Doctor Sara Naseri intends to alter this with her healthcare startup Qvin. She believes that testing this monthly blood sample, which is largely disregarded, could yield ground-breaking new health insights.

Menstrual blood has not been the subject of extensive research, so proving this hypothesis will take time.

While still in medical school, Dr. Naseri was only able to locate one study on menstrual blood, a 2012 paper that described its composition and structure and identified 385 proteins unique to menstrual blood.

Menstrual effluent contains vaginal secretions, cervical mucus, and endometrial cells in addition to blood.

Endometrium is a membrane that borders the uterus and thickens each month in preparation for embryo implantation. This membrane is expelled from the vagina if pregnancy does not occur.

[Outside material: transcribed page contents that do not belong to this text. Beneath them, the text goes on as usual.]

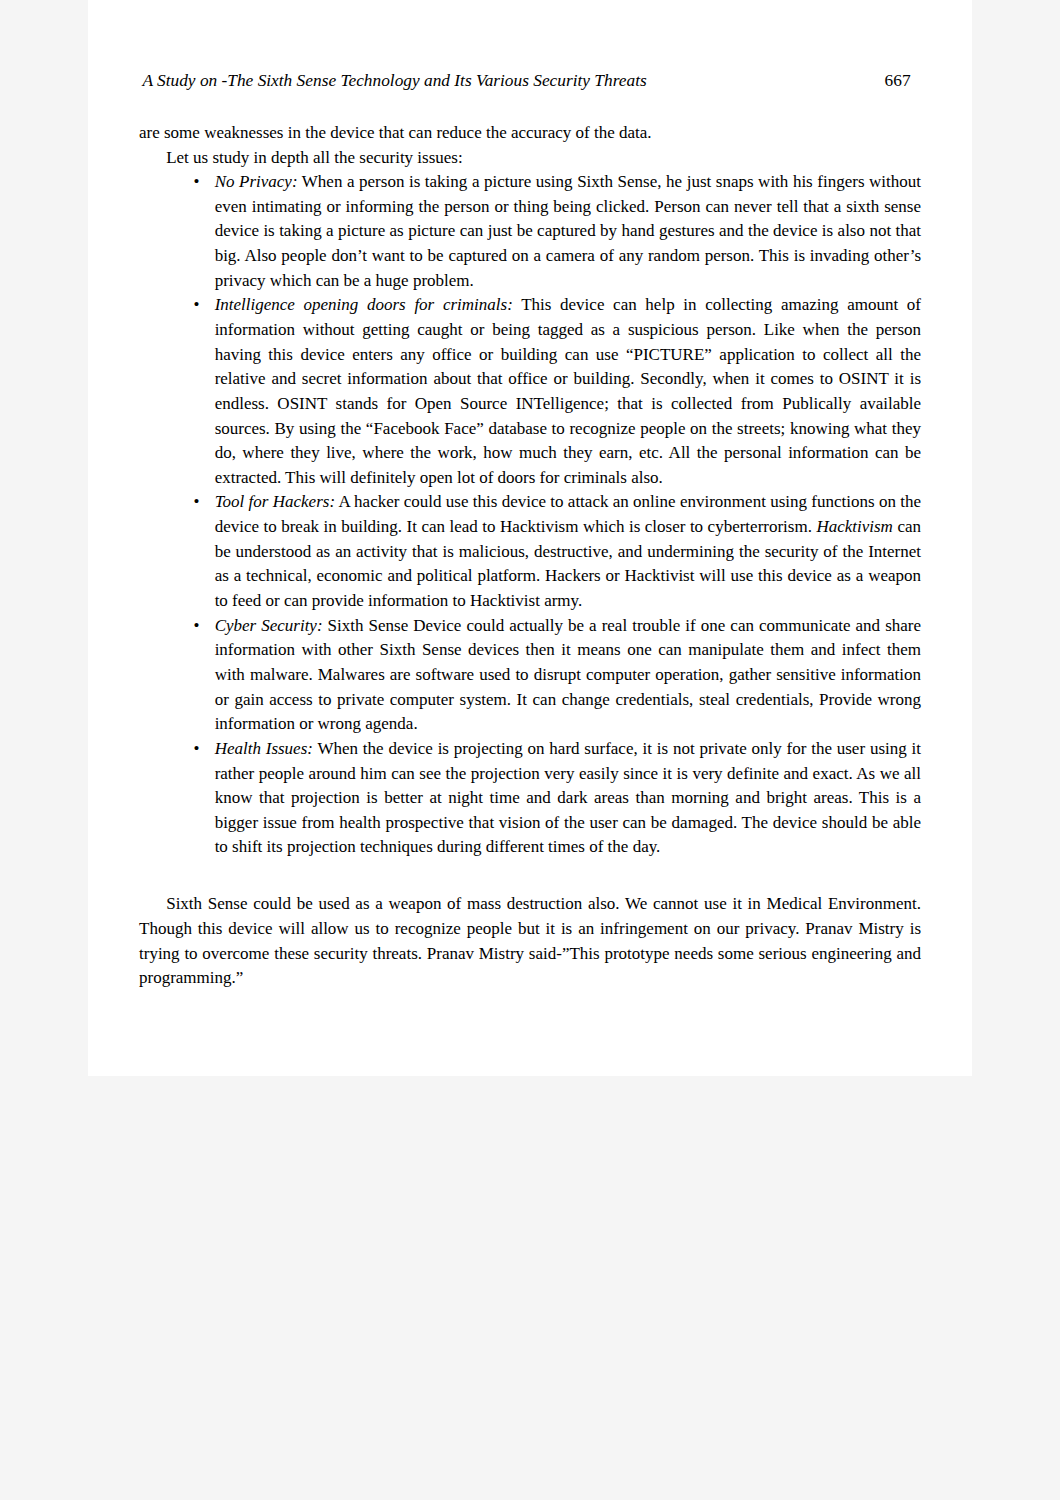A Study on -The Sixth Sense Technology and Its Various Security Threats 667
are some weaknesses in the device that can reduce the accuracy of the data.
Let us study in depth all the security issues:
No Privacy: When a person is taking a picture using Sixth Sense, he just snaps with his fingers without even intimating or informing the person or thing being clicked. Person can never tell that a sixth sense device is taking a picture as picture can just be captured by hand gestures and the device is also not that big. Also people don’t want to be captured on a camera of any random person. This is invading other’s privacy which can be a huge problem.
Intelligence opening doors for criminals: This device can help in collecting amazing amount of information without getting caught or being tagged as a suspicious person. Like when the person having this device enters any office or building can use “PICTURE” application to collect all the relative and secret information about that office or building. Secondly, when it comes to OSINT it is endless. OSINT stands for Open Source INTelligence; that is collected from Publically available sources. By using the “Facebook Face” database to recognize people on the streets; knowing what they do, where they live, where the work, how much they earn, etc. All the personal information can be extracted. This will definitely open lot of doors for criminals also.
Tool for Hackers: A hacker could use this device to attack an online environment using functions on the device to break in building. It can lead to Hacktivism which is closer to cyberterrorism. Hacktivism can be understood as an activity that is malicious, destructive, and undermining the security of the Internet as a technical, economic and political platform. Hackers or Hacktivist will use this device as a weapon to feed or can provide information to Hacktivist army.
Cyber Security: Sixth Sense Device could actually be a real trouble if one can communicate and share information with other Sixth Sense devices then it means one can manipulate them and infect them with malware. Malwares are software used to disrupt computer operation, gather sensitive information or gain access to private computer system. It can change credentials, steal credentials, Provide wrong information or wrong agenda.
Health Issues: When the device is projecting on hard surface, it is not private only for the user using it rather people around him can see the projection very easily since it is very definite and exact. As we all know that projection is better at night time and dark areas than morning and bright areas. This is a bigger issue from health prospective that vision of the user can be damaged. The device should be able to shift its projection techniques during different times of the day.
Sixth Sense could be used as a weapon of mass destruction also. We cannot use it in Medical Environment. Though this device will allow us to recognize people but it is an infringement on our privacy. Pranav Mistry is trying to overcome these security threats. Pranav Mistry said-”This prototype needs some serious engineering and programming.”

Dr. Naseri asserts that blood is the most frequently utilized physiological fluid for medical decision-making. She reasoned why this blood has not been used for medical purposes yet. 

The team at Qvin is conducting a wide variety of studies to determine whether there are meaningful correlations between menstrual blood and blood drawn from a vein or a finger prick.

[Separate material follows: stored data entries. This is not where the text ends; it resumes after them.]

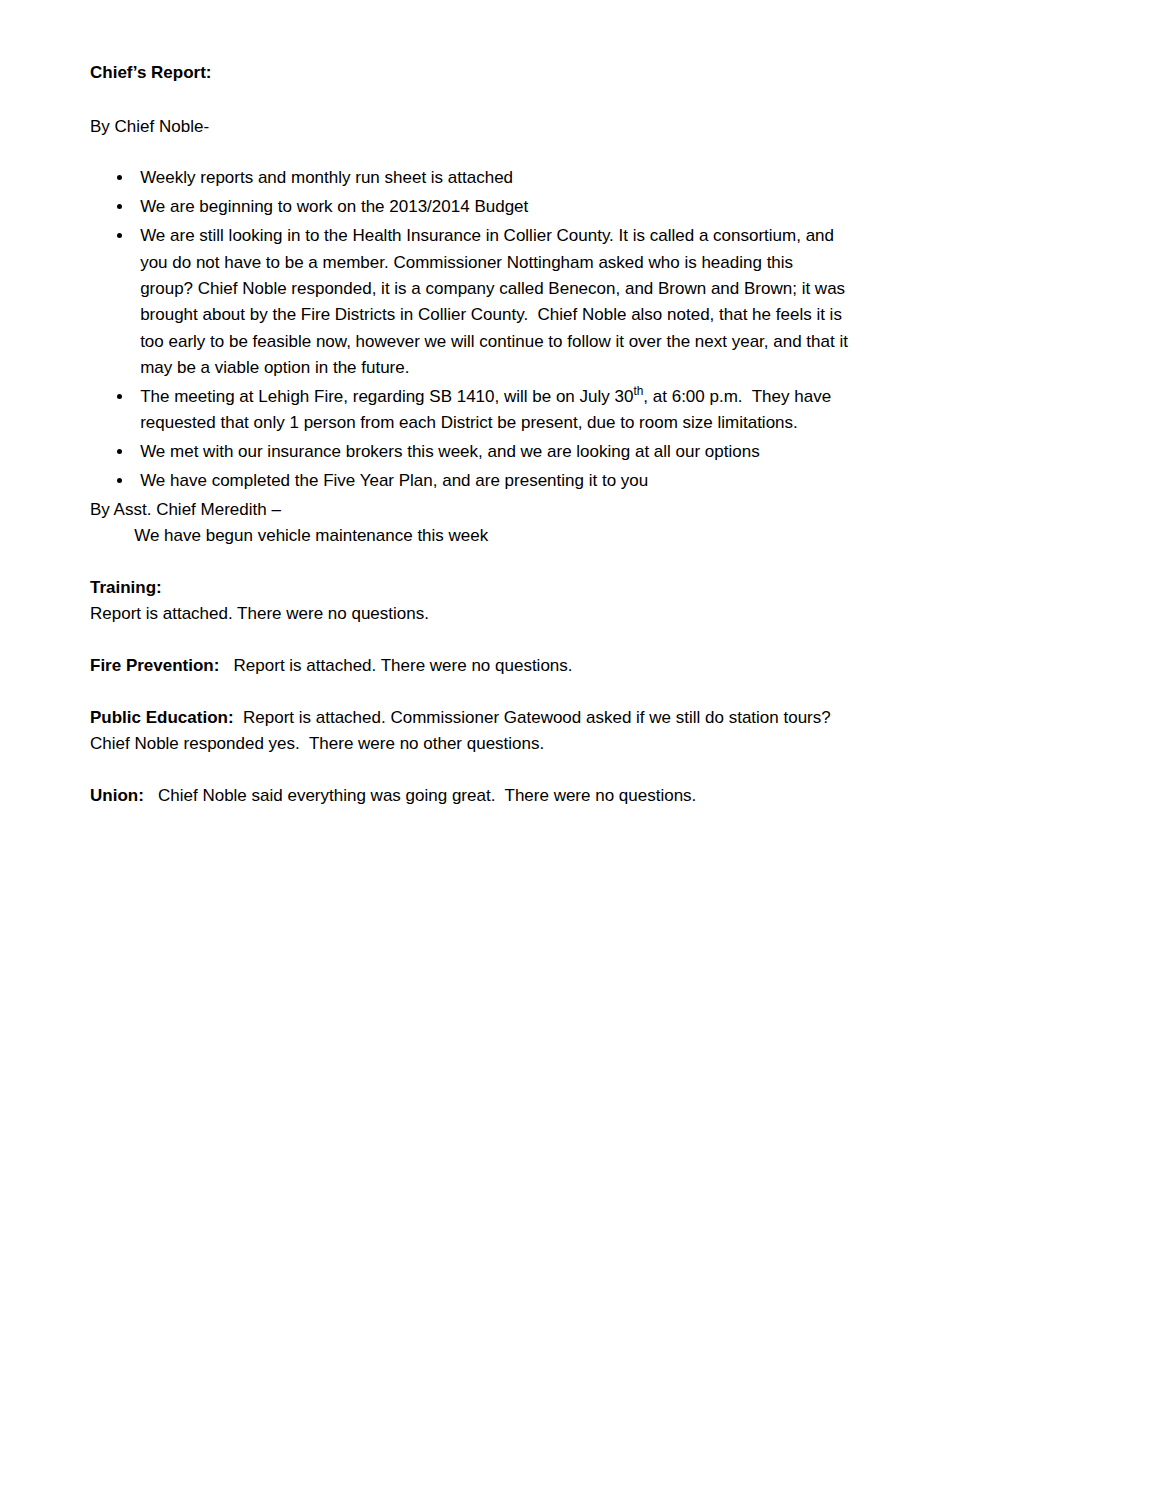Chief’s Report:
By Chief Noble-
Weekly reports and monthly run sheet is attached
We are beginning to work on the 2013/2014 Budget
We are still looking in to the Health Insurance in Collier County. It is called a consortium, and you do not have to be a member. Commissioner Nottingham asked who is heading this group? Chief Noble responded, it is a company called Benecon, and Brown and Brown; it was brought about by the Fire Districts in Collier County. Chief Noble also noted, that he feels it is too early to be feasible now, however we will continue to follow it over the next year, and that it may be a viable option in the future.
The meeting at Lehigh Fire, regarding SB 1410, will be on July 30th, at 6:00 p.m. They have requested that only 1 person from each District be present, due to room size limitations.
We met with our insurance brokers this week, and we are looking at all our options
We have completed the Five Year Plan, and are presenting it to you
By Asst. Chief Meredith –
We have begun vehicle maintenance this week
Training:
Report is attached. There were no questions.
Fire Prevention: Report is attached. There were no questions.
Public Education: Report is attached. Commissioner Gatewood asked if we still do station tours? Chief Noble responded yes. There were no other questions.
Union: Chief Noble said everything was going great. There were no questions.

Initial findings have been encouraging, but additional research is required.

If reliable correlations can be established, menstrual blood testing could become a viable method for monitoring and diagnosing a variety of common health conditions.

If the biological markers for cholesterol or blood sugar levels are discovered to be equivalent, for instance, menstrual blood tests could be used to monitor cardiovascular disease or diabetes monthly.

However, the true potential rests in the development of noninvasive methods for diagnosing and treating conditions affecting the female reproductive system.

A lack of research into female reproductive diseases has resulted in lengthy diagnosis times, a paucity of treatment options, and frequently excruciating and distressing diagnostic procedures.

In the United Kingdom, only 2.1% of medical research funding is allocated to reproductive conditions, despite the fact that 31% of women experience severe reproductive health issues. 

In addition to a paucity of research and precedent, testing menstrual blood requires navigating a great deal of resistance and social taboos.

Berlin-based venture Theblood had difficulty finding a lab collaborator willing to analyze menstrual blood samples as everything must be done from the very beginning. 

Professor and endometriosis researcher at the Feinstein Institutes for Medical Research at Northwell Health on Long Island, New York, Dr. Christine Metz believes that the "yuck factor" is a significant factor in the dearth of period blood research.

Menstrual blood testing has never been a part of gynecological practice. Endometriosis is among the most prevalent gynecological disorders.

Extremely agonizing condition caused by the growth of uterine lining tissue on the outside of other organs in the pelvic cavity.

Approximately 10% of women and girls are affected. Surgery is the only means of confirming a diagnosis, which can take up to 12 years.

There are no effective therapies for endometriosis at present. Lena Dunham and Padma Lakshmi's and Lena Dunham's efforts to raise awareness have contributed to a gradual improvement.

However, pain is presently treated with hormones that can cause severe side effects, and even a hysterectomy does not guarantee the elimination of endometriosis lesions.